→ **What is expected**
How many lines in the entries below contain the word "slice"? Reply with the number alone.
((
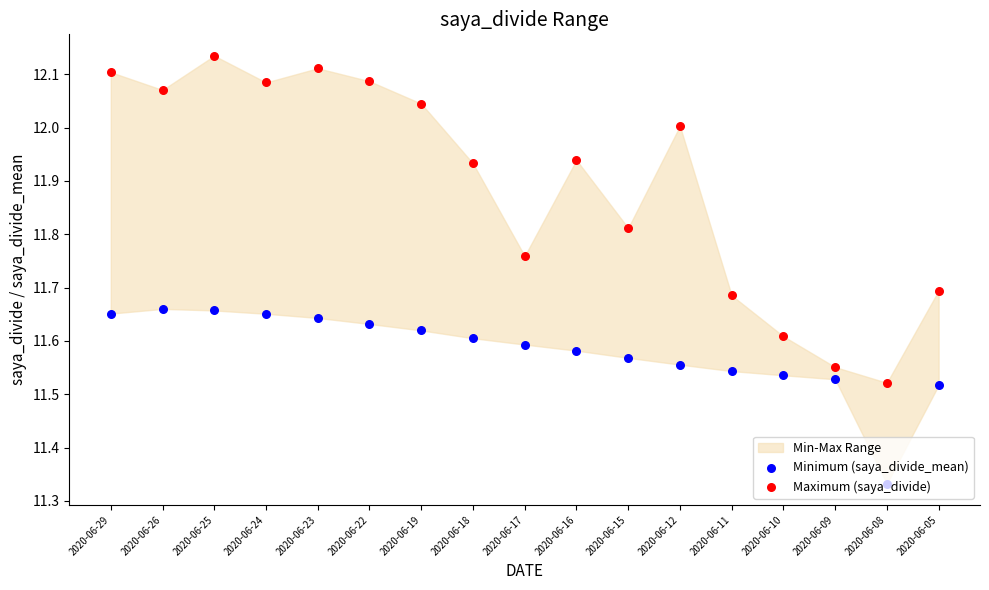

Which series has the largest total across all categories?

Maximum (saya_divide)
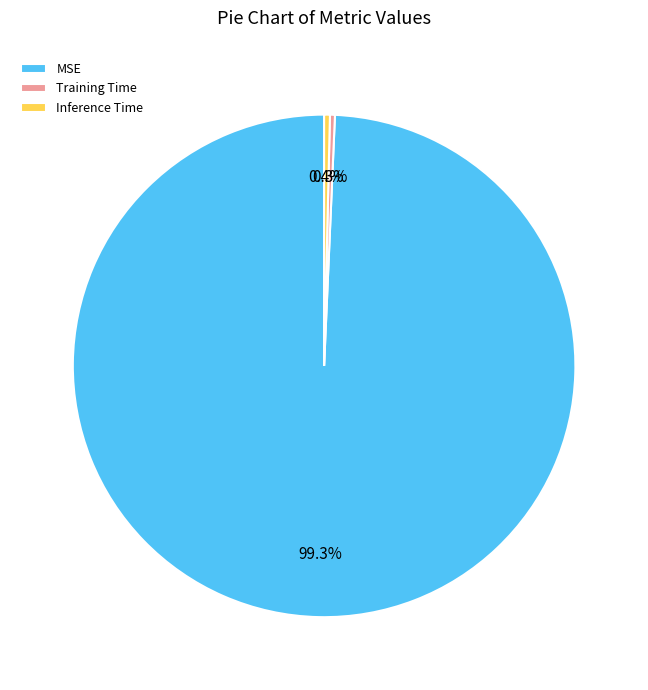

Which slice is the largest?

MSE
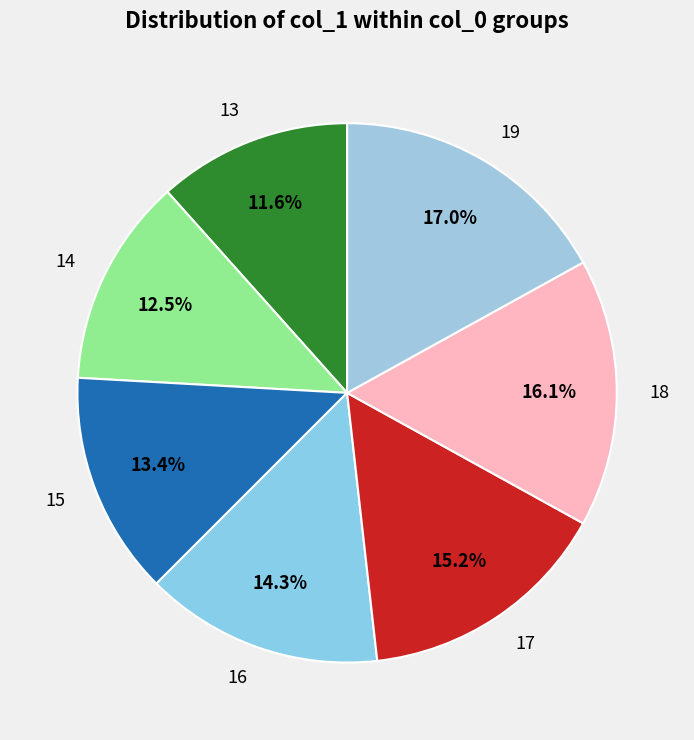

The 16 slice represents 24% of the pie. True or false?

False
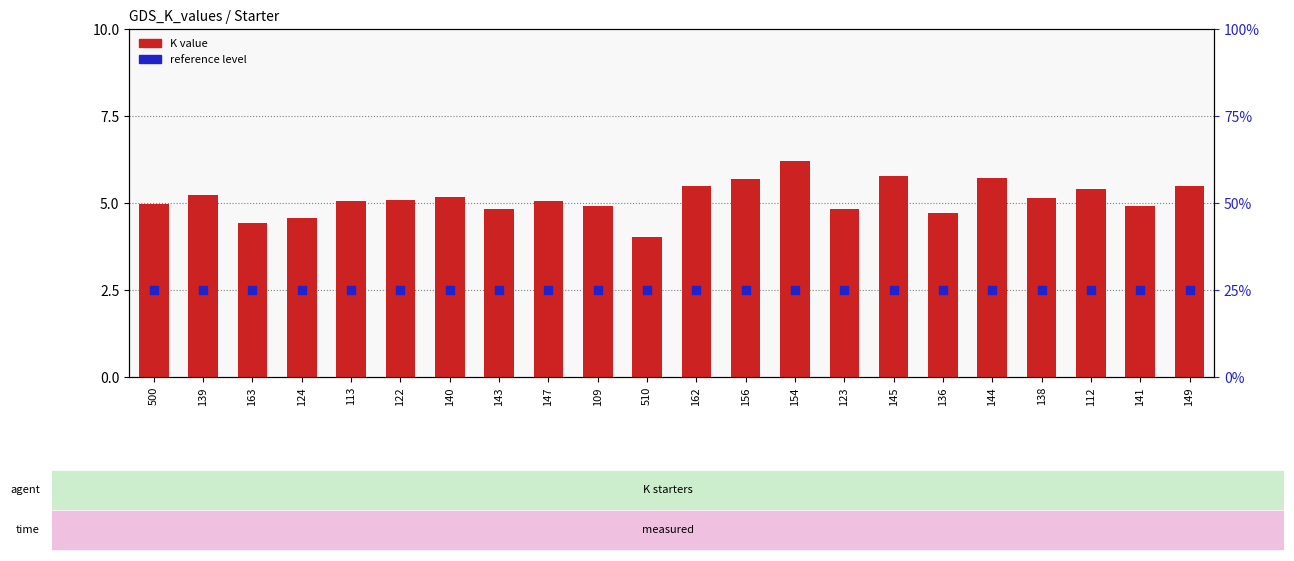

What are all the series names shown in the legend?

K value, reference level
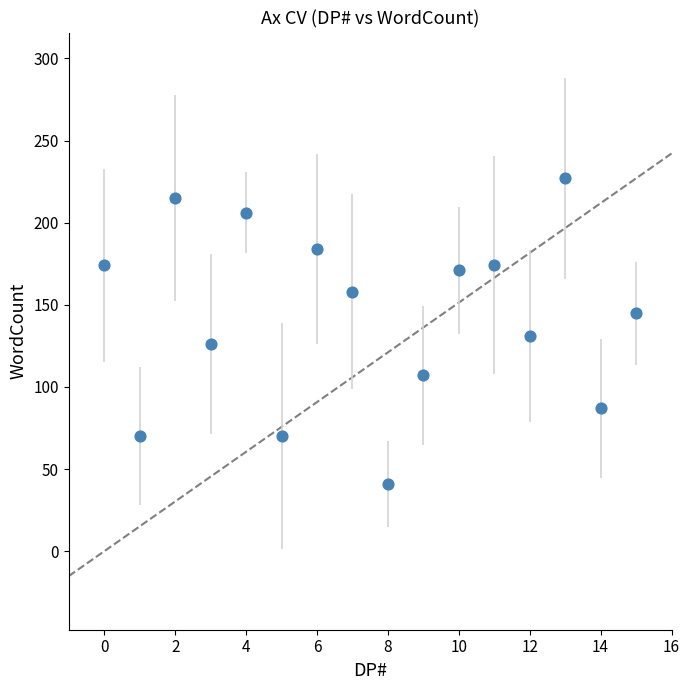

What is the range of Y values (max minus min)?

186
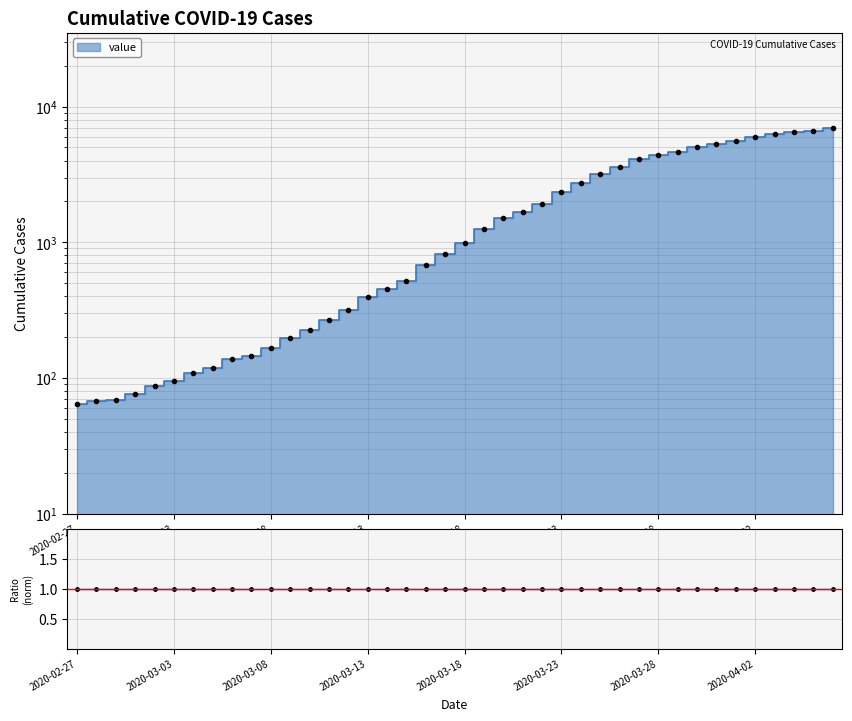

Does the chart have visible grid lines?

Yes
))
→ **Solution for this exercise**
2